[[ TEXT SECTION, beginning ]]
# I have given up on education..



## SusanStorm (Oct 27, 2006)

I've written about my degree and issues about that on here before so some of you might know or remember or not.
When it comes to education I've been screwing up a lot and I've dropped out of two degrees,but that was before I even knew about social anxiety and all the issues that comes along with that.
Now I am studying for a degree in language and literature which I've had one year break from,but I am going to finish it next semester.
The thing is while having this break I've found out what I'd want to study because I've never really been that interested in this degree.I just started it because it sounded interesting back then,but it's not really my thing.

I just think that it is too late because I have a huge student loan so that is certainly holding me back,but I can't see any future with this degree.
Right now I've just given up and I am just going to finish because I'd at least have a degree,but I think that the market for jobs with this degree is very narrow.Only thing that comes to my mind and also the counsellors at my school is teaching and I'm not interested in that at all.

Right now I think that I'll find a job that people with no education could have gotten and I am ok with that,but it sort of depresses me too because I'd really want my education to lead to something... 

Has anyone else screwed up when it comes to education?What did you do?


----------



## DeeperUnderstanding (May 19, 2007)

I think you should give this degree a shot. Even if you don't like it, at least you'll have a degree under your belt, and many times, the degree you studied for isn't what you end up doing (like, my cousin studied journalism, but went into computer science.)


----------



## foe (Oct 10, 2010)

^^^Wow, how did your cousin managed that? Totally opposite fields. Did he get a degree in computer science later on?


----------



## SusanStorm (Oct 27, 2006)
[[ TEXT SECTION, end ]]
- PROBLEM SET -
**1.** In the forum thread, swap "student loan" for "tuition debt" and reproduce everything from "I've written about" down to "with this degree.".
**2.** According to the forum thread, what degree is SusanStorm currently studying for?
**3.** Summarize the forum thread in two sentences.
The data below plays no role in this work.
[[ SOURCE DATA, beginning ]]
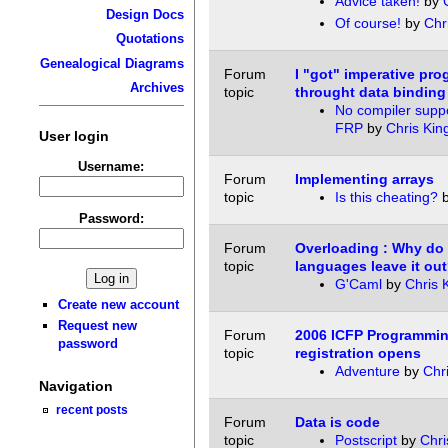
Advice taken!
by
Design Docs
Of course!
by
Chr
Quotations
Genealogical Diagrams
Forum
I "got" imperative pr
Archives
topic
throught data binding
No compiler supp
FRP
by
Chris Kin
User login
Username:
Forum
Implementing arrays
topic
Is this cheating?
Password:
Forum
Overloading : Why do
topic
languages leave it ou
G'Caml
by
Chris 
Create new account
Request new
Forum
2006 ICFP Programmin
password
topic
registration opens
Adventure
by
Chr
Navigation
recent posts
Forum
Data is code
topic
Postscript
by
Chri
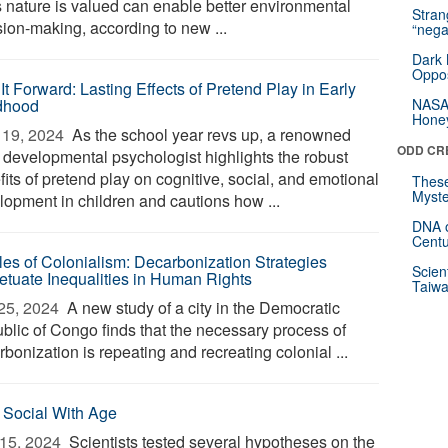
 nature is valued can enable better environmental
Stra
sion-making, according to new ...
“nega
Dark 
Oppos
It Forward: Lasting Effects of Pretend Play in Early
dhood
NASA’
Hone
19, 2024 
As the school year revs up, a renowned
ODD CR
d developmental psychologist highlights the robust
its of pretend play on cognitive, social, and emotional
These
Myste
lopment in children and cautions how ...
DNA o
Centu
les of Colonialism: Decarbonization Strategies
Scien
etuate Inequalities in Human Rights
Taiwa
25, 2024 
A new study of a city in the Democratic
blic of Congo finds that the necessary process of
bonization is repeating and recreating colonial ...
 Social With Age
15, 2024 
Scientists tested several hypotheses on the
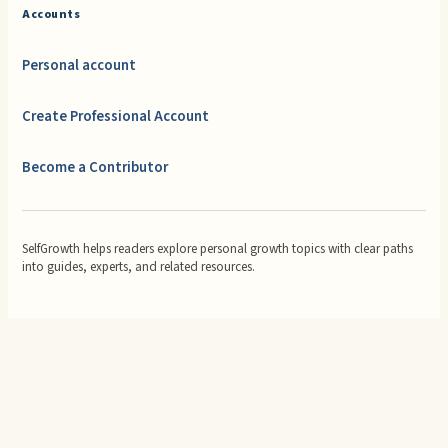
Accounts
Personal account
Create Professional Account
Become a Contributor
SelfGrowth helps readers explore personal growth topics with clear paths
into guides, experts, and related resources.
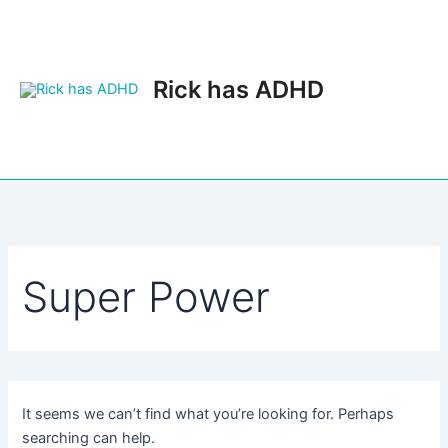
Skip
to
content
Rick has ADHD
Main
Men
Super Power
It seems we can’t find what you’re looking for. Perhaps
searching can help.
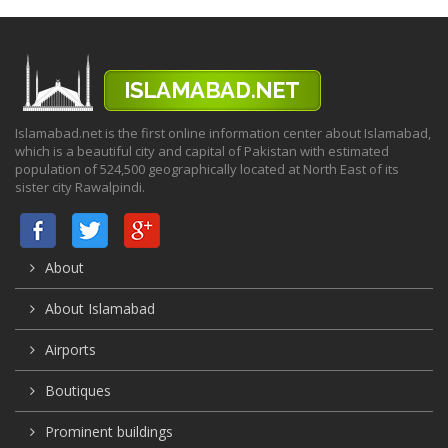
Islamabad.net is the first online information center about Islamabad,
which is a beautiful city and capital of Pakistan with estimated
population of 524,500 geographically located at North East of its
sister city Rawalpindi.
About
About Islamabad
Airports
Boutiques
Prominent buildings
[[ SOURCE DATA, end ]]
- SOLUTIONS TO EACH TASK -
**1.**
I've written about my degree and issues about that on here before so some of you might know or remember or not.
When it comes to education I've been screwing up a lot and I've dropped out of two degrees,but that was before I even knew about social anxiety and all the issues that comes along with that.
Now I am studying for a degree in language and literature which I've had one year break from,but I am going to finish it next semester.
The thing is while having this break I've found out what I'd want to study because I've never really been that interested in this degree.I just started it because it sounded interesting back then,but it's not really my thing.

I just think that it is too late because I have a huge tuition debt so that is certainly holding me back,but I can't see any future with this degree.

**2.** A degree in language and literature.

**3.** SusanStorm, who has dropped out of two degrees, plans to finish a language and literature degree despite little interest in it, citing a huge student loan and a narrow job market where teaching seems the only option. DeeperUnderstanding advises finishing the degree because people often work outside their field of study, and foe asks how DeeperUnderstanding's cousin moved from journalism into computer science.